• **PROBLEM DETAILS**
Transcribe everything in the listing as written, and let no image into the copy.
━━━━━ EXTRACTED INFORMATION
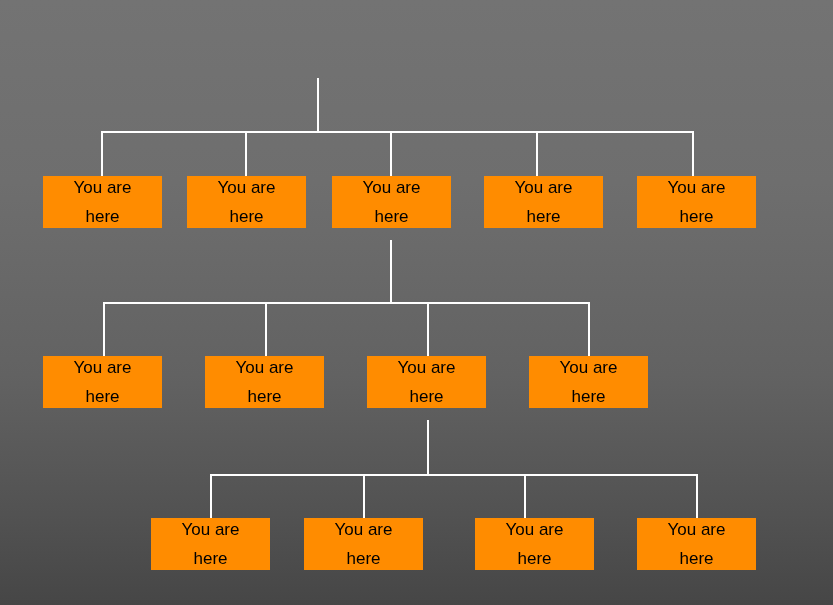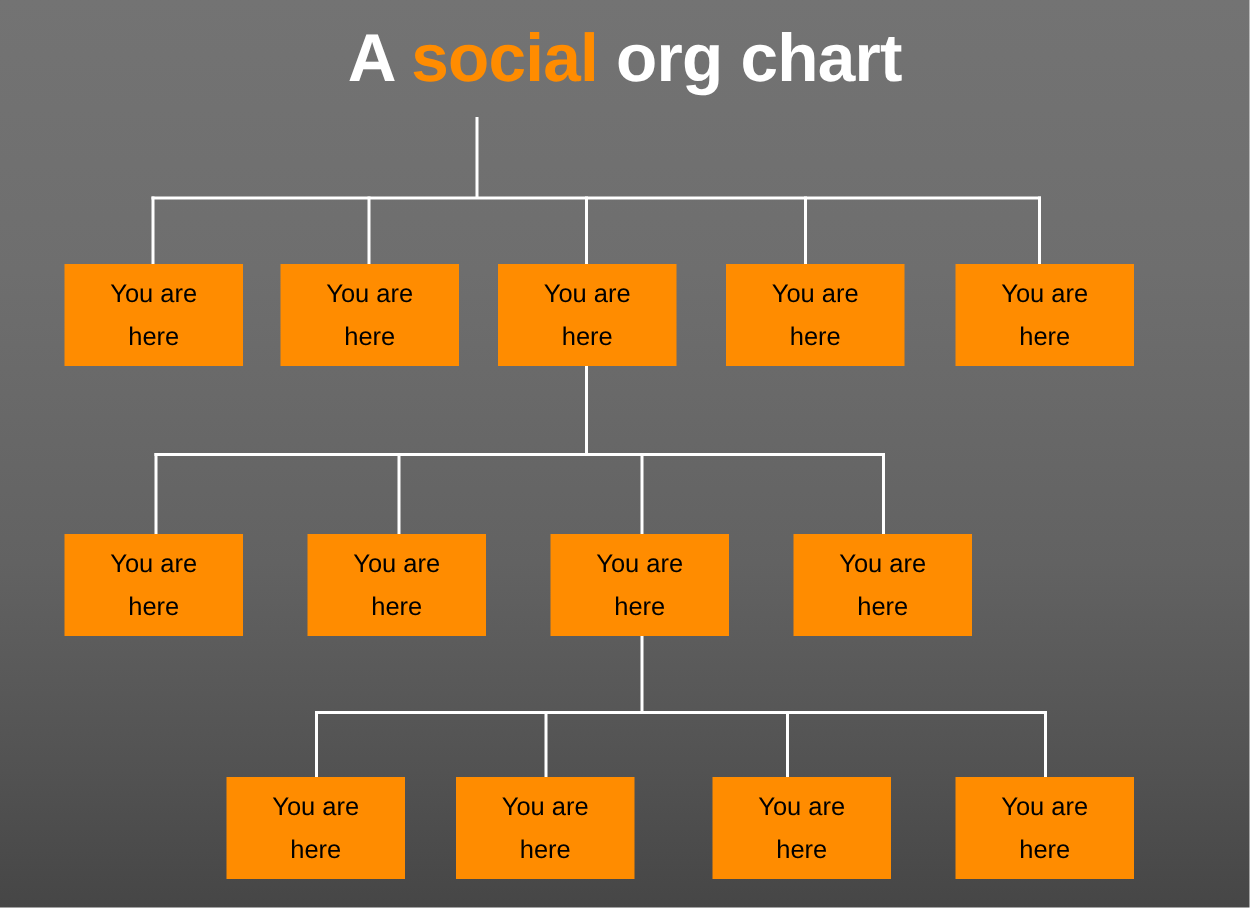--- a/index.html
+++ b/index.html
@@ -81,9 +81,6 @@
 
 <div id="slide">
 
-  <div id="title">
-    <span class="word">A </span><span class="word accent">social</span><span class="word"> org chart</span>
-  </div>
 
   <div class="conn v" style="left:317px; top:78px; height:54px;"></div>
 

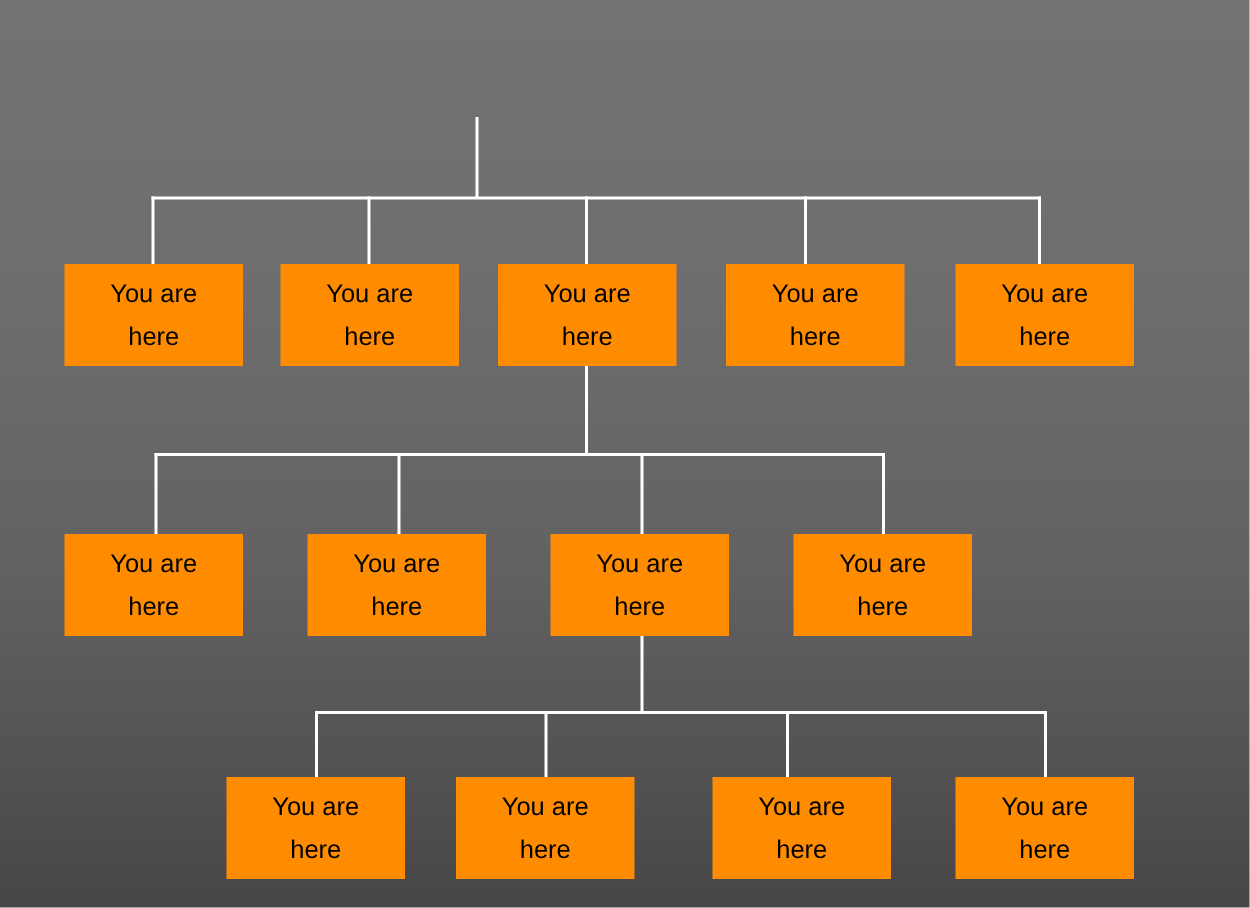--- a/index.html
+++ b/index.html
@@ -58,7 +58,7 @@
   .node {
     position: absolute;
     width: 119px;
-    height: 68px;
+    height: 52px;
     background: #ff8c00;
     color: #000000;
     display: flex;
━━━━━━━━━━
• **TASK SOLUTION**
--- a/index.html
+++ b/index.html
@@ -81,9 +81,6 @@
 
 <div id="slide">
 
-  <div id="title">
-    <span class="word">A </span><span class="word accent">social</span><span class="word"> org chart</span>
-  </div>
 
   <div class="conn v" style="left:317px; top:78px; height:54px;"></div>
 

--- a/index.html
+++ b/index.html
@@ -58,7 +58,7 @@
   .node {
     position: absolute;
     width: 119px;
-    height: 68px;
+    height: 52px;
     background: #ff8c00;
     color: #000000;
     display: flex;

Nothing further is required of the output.